Here, as elsewhere, we simplify the code slightly.

Preparations on the server

The above calls to make_tsudat_dir() and run_tsudat() are documented elsewhere.

make_tsudat_dir() creates a working directory tree that will be populated with simulation data files. The paths returned to the UI are paths to various areas in the directory tree that the UI populates with data files. The directory tree is created in a filesystem that the instance mounts when it starts.

run_tsudat() actually creates an instance that runs the simulation. When it starts the instance it passes userdata to the instance that enables it to find the directory tree created for it in the mounted filesystem.

Preparations on the instance

Code on the instance consists of two parts. The first is the bootstrap code which is 'baked into' the instance image. This is designed as a minimal system that takes userdata supplied by the UI on instance start, finds the working directory on the mounted filesystem and then calls the actual code that runs the simulation.

Note that the simulation code is not part of the image - it is copied into the working directory on the server.
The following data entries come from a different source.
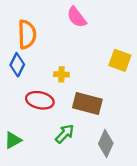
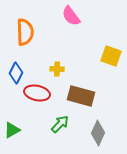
blue diamond: (17, 65) -> (16, 73), moved

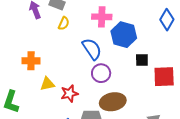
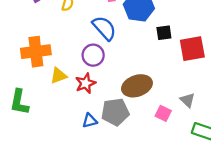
orange cross: (31, 61) -> (36, 52), size x1.4
purple circle: (101, 73) -> (93, 55), moved

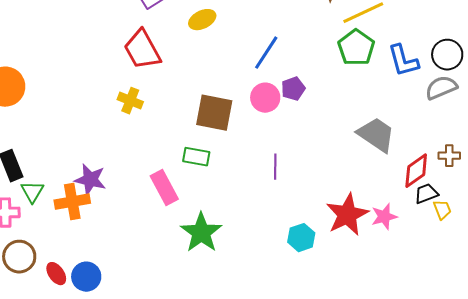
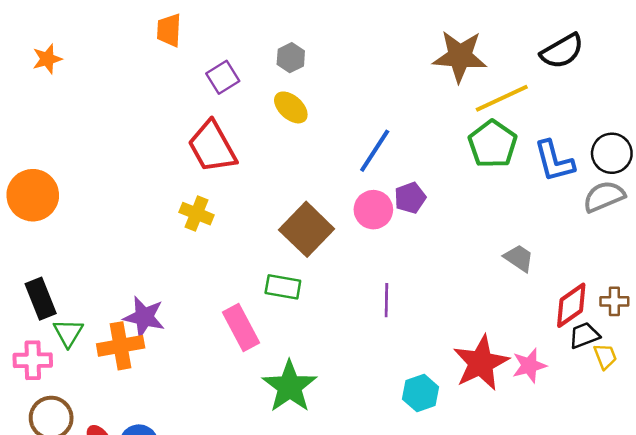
yellow ellipse: (202, 20) -> (291, 107), turned 68
brown square: (214, 113) -> (307, 229), turned 33
gray trapezoid: (376, 135) -> (519, 258), size x0.6
brown cross: (449, 156) -> (614, 301), moved

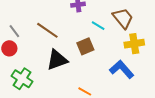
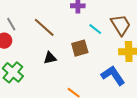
black triangle: (57, 60) -> (50, 58), size x0.6

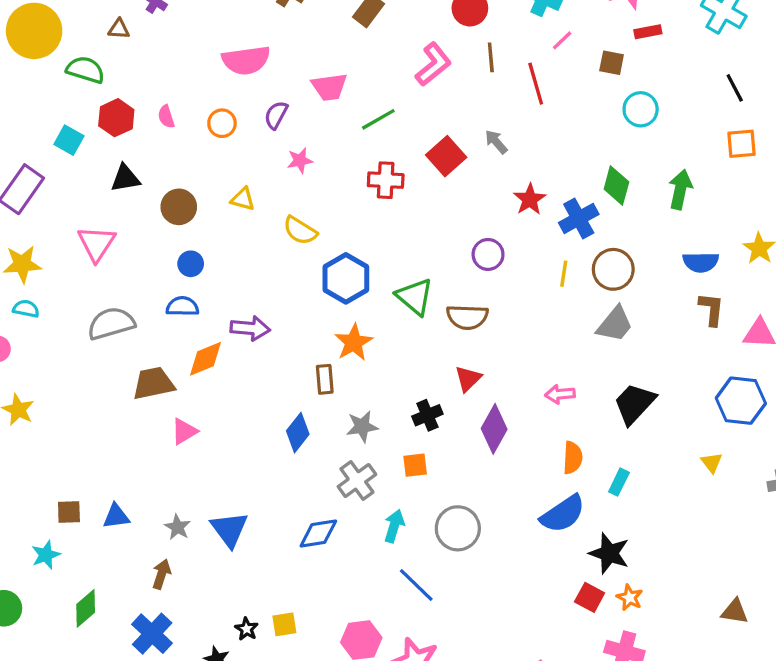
This means that changes to the actual simulation code that is outside the ANUGA library itself does not require an image rebuild. Any change to the bootstrap code or ANUGA itself will require an image rebuild.

Note that ANUGA code could be copied into the working directory and used by the instance from there. This didn't occur to me, but is a good idea that should be tried at the first opportunity.

Simulating on the instance

The code that performs the simulation is pretty much what a user would run in the old user-driven off-line simulation days. That is why bootstrap.py is there, to insulate the simulation code from the new environment.

The only change made to existing simulation code was to:

  • Turn off ANUGA exception catching (bootstrap.py does that)
  • Add extra extraction capabilities (new max export functions)
  • Catch names of generated files to return to the UI

Returning results to the UI

Once a simulation is complete the bootstrap code gets a list of files generated by the simulation in the mounted filesystem and returns them to the UI. It does this with a message queue.

The instance code uses rabbitmq messaging to tell the UI that the instance has started and that it has stopped successfully or has aborted.

The STOP message includes the list of generated files so the UI can extract files from the working directory and post-process them.

The ABORT message tries to include some user-friendly description of the problem, but most problems will be reported from within ANUGA and tend to be cryptic.